How Tesla Solar Panels Are Changing The Lives of 35,000 Kenyans, Turning Ocean Water Into Drinking Water

It’s estimated that by 2025, half of the world’s population will no longer have access to clean drinking water.

It’s this frightening statistic that motivated one particular non-profit organization called Give Power, to build the first ever solar-powered desalination plant in Kenya.

Desalinating ocean water is no easy task; the financial investment and energy required to produce clean water is overwhelming.

However, Give Power have recognized the advantage of integrating powerful and durable Tesla solar panels and batteries can have when trying to meet the energy needs to successfully achieve clean drinking water.

Kiunga, in Kenya, is currently the first to benefit from the $500,000 investment.
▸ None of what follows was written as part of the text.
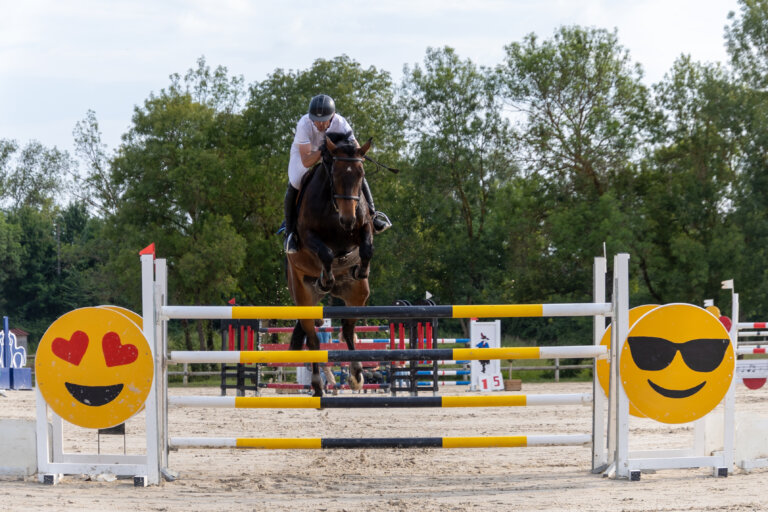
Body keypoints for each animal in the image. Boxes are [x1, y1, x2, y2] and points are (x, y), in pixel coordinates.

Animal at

The area has been through major droughts and been threatened by rising sea levels, which has pushed people to source drinking water from contaminated salt water wells.

By harnessing the power of the sun, this huge desalination plant can provide 20,000 gallons of clean water every day. That’s enough for 35,000 people. The President of Give Power, Hayes Barnard, told Business Insider:

You have to find a way to pull water out of the ocean in a scalable way, in a sustainable way”


It’s estimated that 41 percent of the population entire population of Kenya struggles to access clean water and have to rely on ponds, rivers and shallow wells instead.

Drinking polluted water has catastrophic effects for those people who often have no other choice.

In addition, poor sanitation also compounds the problem which leads to the spread of preventable diseases such as dysentery, typhoid, cholera. Even diarrhoea becomes a life-threatening ailment, where approximately 842,000 people in the world die each year.

Give Power aims to alleviate the crisis in other parts pf the world. In order for the project to survive, and for the population too, they charge a penny per gallon of water to locals. It’s a small contribution that locals are grateful for, even though most live in less than $3 per day.

It’s also hoped that this will open up other possibilities for locals to become more active in their community; locals could even form businesses around transporting water to other villages, hospitals and schools.

So, a $500,000 investment is a huge investment (one that Give Power hopes to reduce for future projects), but isn’t it amazing to see how a community can be uplifted and transformed with one simple solution? Surely that’s priceless.